Los vecinos de Pinos sabían que si las obras de la carretera comenzaban en Benissa e iban montaña arriba se iban a eternizar. Si se acababa el dinero, la carretera se quedaría a medias. Por eso, en 1923, cuando el proyecto empezó a tener visos de salir adelante, el alcalde pedáneo de Pinos, Josep Ausina Crespo El Pelat, se empeñó en que las obras fueran de arriba a abajo. Pinos buscaba el mundo. La carretera, serpenteante y estrecha, se terminó en 1931.

Esta partida de Benissa empezó a prosperar. En 1935, se abrió la escuela unitaria, y, en los años 40, alzó la persiana una tienda de ultramarinos a la que acudían en carros los vecinos de las partidas de Marnes, Canelles, Lleus y l'Albinyent. Allí se surtían también de productos de palma y esparto. Pinos era, de alguna forma, el epicentro de una sociedad rural autosuficiente y que desarrolló lazos casi familiares. Los pineros, de natural excelentes comerciantes, también bajaban a los mercados de Altea, Callosa d'en Sarrià o Benissa. Allí vendían los excedentes de sus cultivos y lo que les daba una montaña, la Serra de Bèrnia, que conocían palmo a palmo.

«Sí, éramos como una familia. Quien no podía matar un cerdo, lo compartía. Y en las casas siempre había una orza con conserva de indià [pavo] fregit», recuerda Francisco Ferrer, presidente de la Associació de Veïns de Pinos.

La partida llegó a contar con 352 habitantes en 1950. «Llegamos a unas cien casas. Y en cada una vivían los abuelos, el matrimonio y los hijos. Rara era la que tenía menos de cinco o seis miembros», indica Ferrer.

Pero la carretera no rompió del todo el histórico aislamiento. Empezó el declive y el éxodo a los pueblos más grandes y que ofrecían más oportunidades. El siguiente signo de progreso tardó en llegar. El 2 de agosto de 2002, durante las fiestas de Santa Bárbara, se inauguró la electrificación de la partida. Llegó la luz. Y de eso hace cuatro días.

La asociación de vecinos se creó en 1993 para impulsar el proyecto de la línea eléctrica.

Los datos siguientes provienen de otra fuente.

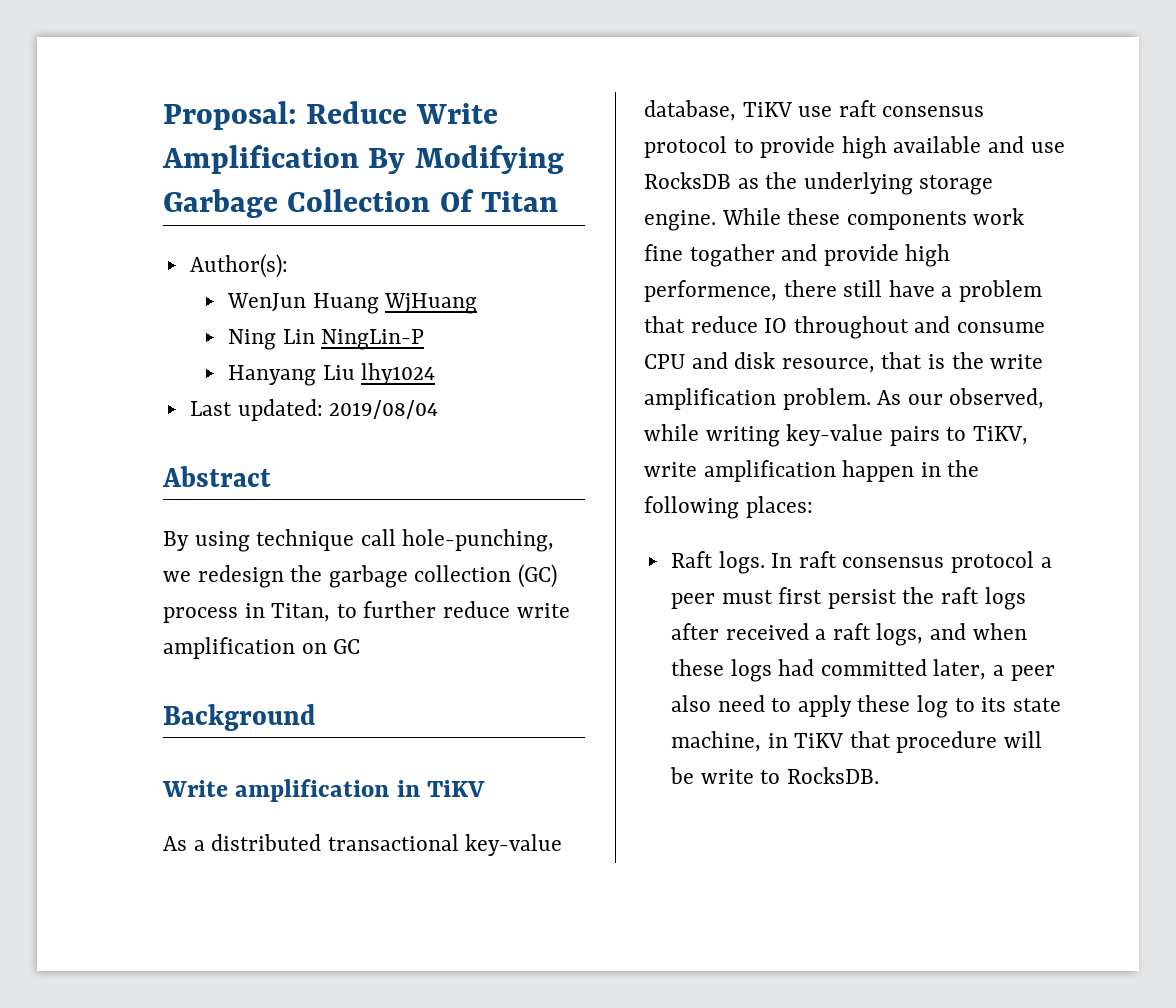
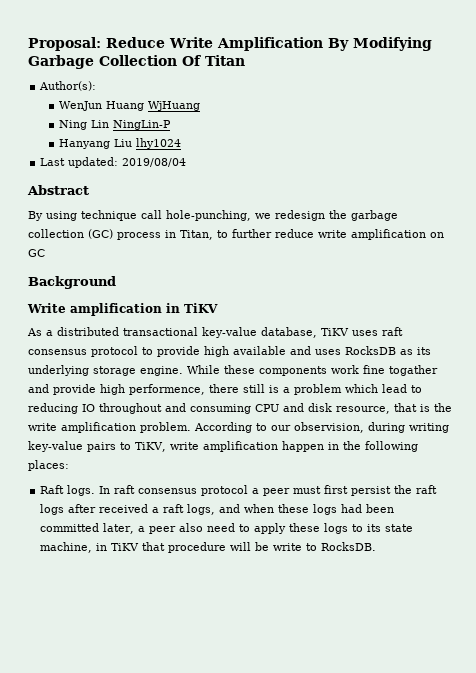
[798,106,833,117] use -> [352,330,378,336] uses
[1030,142,1065,153] use -> [315,349,341,355] uses
[765,172,798,189] the -> [417,347,431,355] its
[888,280,935,297] have -> [269,385,279,393] is
[644,316,758,333] that reduce -> [345,384,422,393] [28,403,78,414] which lead to reducing
[957,322,1046,333] consume -> [190,404,251,414] consuming
[877,388,1045,409] [644,424,699,441] As our observed, while -> [194,422,405,433] According to our observision, during
(815, 667) none -> [366,504,395,513] been
[917,695,949,718] log -> [324,523,349,534] logs

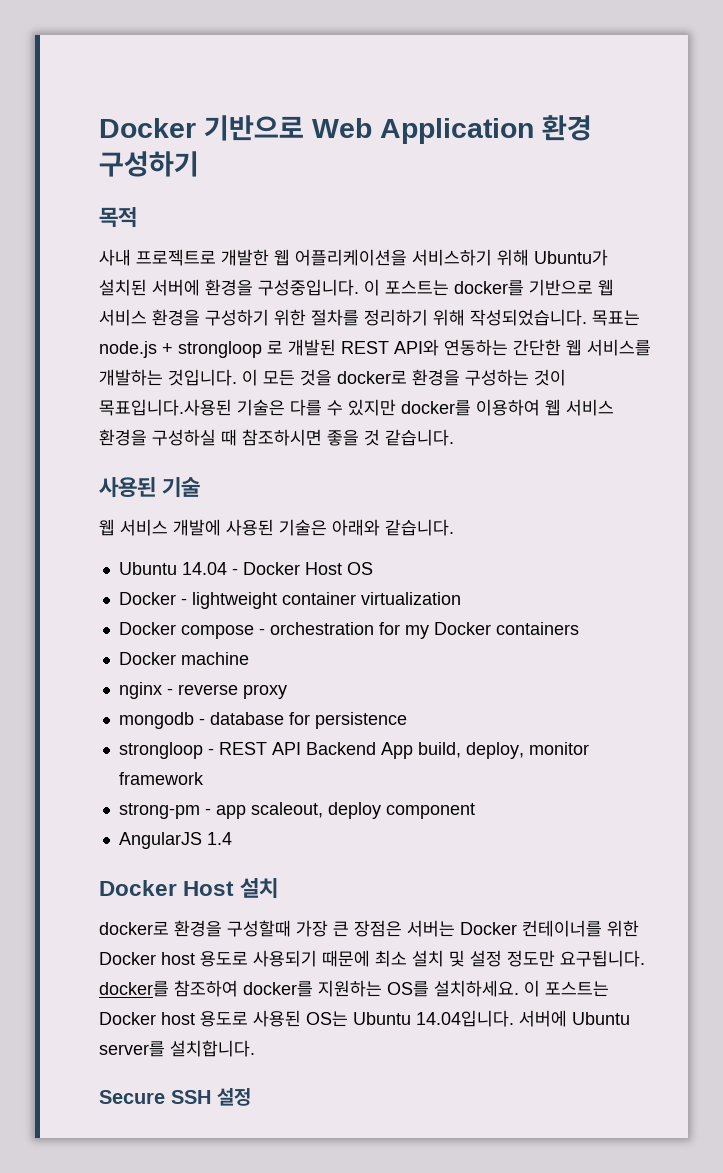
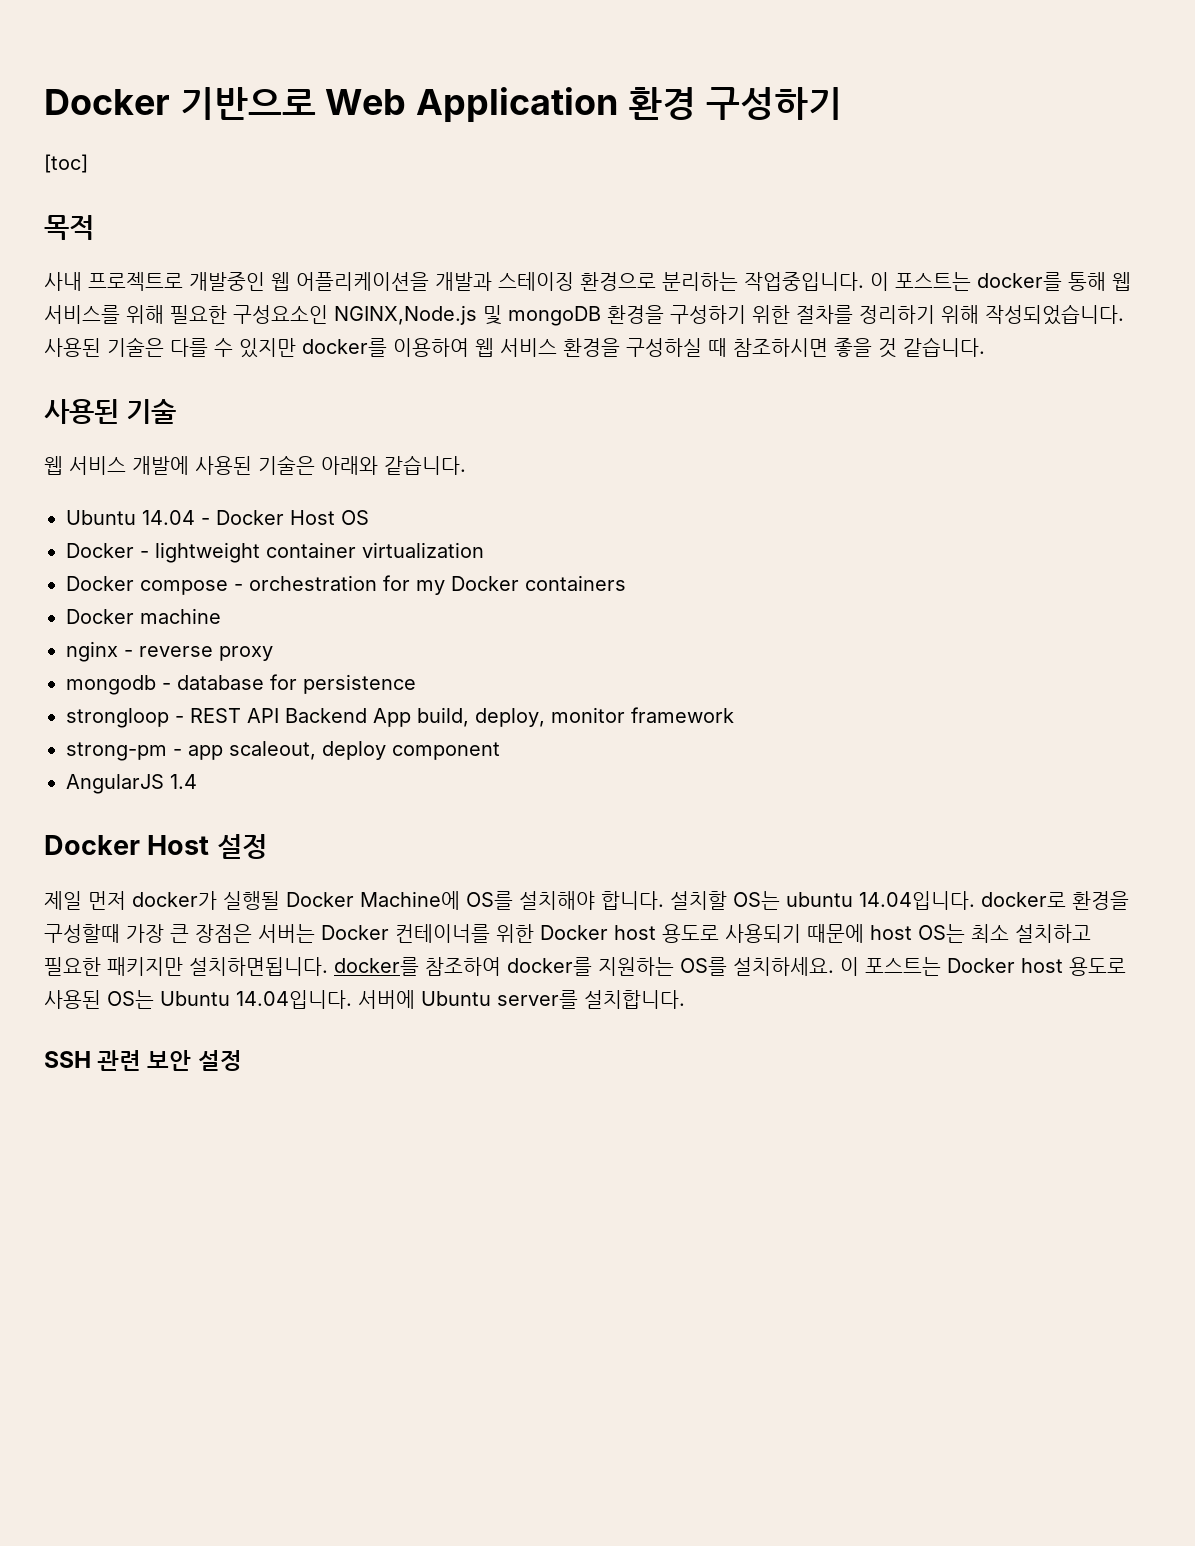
(199, 164) none -> [44,154,88,173] // [toc]
[221,249,269,266] 개발한 -> [189,272,265,291] 개발중인
[412,249,608,266] [99,279,614,296] [99,309,147,326] 서비스하기 위해 Ubuntu가 설치된 서버에 환경을 구성중입니다. 이 포스트는 docker를 기반으로 웹 서비스 -> [435,272,1131,291] [44,305,601,326] 개발과 스테이징 환경으로 분리하는 작업중입니다. 이 포스트는 docker를 통해 웹 서비스를 위해 필요한 구성요소인 NGINX,Node.js 및 mongoDB
[592,310,640,326] [99,339,651,358] [99,369,566,386] [99,399,232,416] 목표는 node.js + strongloop 로 개발된 REST API와 연동하는 간단한 웹 서비스를 개발하는 것입니다. 이 모든 것을 docker로 환경을 구성하는 것이 목표입니다.사용된 -> [44,338,101,357] 사용된
[240,878,279,899] 설치 // -> [216,834,267,859] [44,891,975,910] 설정 // 제일 먼저 docker가 실행될 Docker Machine에 OS를 설치해야 합니다. 설치할 OS는 ubuntu 14.04입니다.
[375,950,645,967] 최소 설치 및 설정 정도만 요구됩니다. -> [870,924,1091,943] [44,957,328,976] host OS는 최소 설치하고 필요한 패키지만 설치하면됩니다.
[99,1090,211,1104] Secure SSH -> [44,1050,192,1071] SSH 관련 보안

La Generalitat pagó el tendido que subía a la ermita de Santa Bárbara, pero luego a cada vecino le tocó rascarse bien el bolsillo.

En Pinos, viven ahora de continuo unas 15 familias. Residentes extranjeros, sobre todo ingleses y alemanes, han descubierto el paraje y se han quedado prendados. Han comprado y restaurado algunas casas abandonadas. Los fines de semana la partida sí bulle de vida. Pineros que han hecho vida en otros pueblos regresan a sus antiguas casas de piedra. Además, los dos restaurantes de Pinos, muy apreciados por sus guisos tradicionales de montaña, trabajan de lo lindo. El turismo deportivo también tira del carro. Los ciclistas tienen querencia por esta carretera rugosa y empinada que les lleva a Bèrnia. Y los senderistas buscan el sosiego y el paisaje.

Pero el paisaje tradicional de cultivos y márgenes no se mantiene solo. «Que la tierra esté trabajada cuesta mucho y no da casi nada», asegura Ferrer, que reclama ayudas para que esa fisonomía especial de Pinos pueda sobrevivir al abandono paulatino del campo. El presidente de los vecinos recuerda que era costumbre que los abuelos, al venir al mundo un nieto, le plantaran un algarrobo o un olivo pues así el recién nacido ya tenía un medio de subsistencia. «Me duele ver cómo esos árboles se pierden. Eran un legado de abuelos a nietos».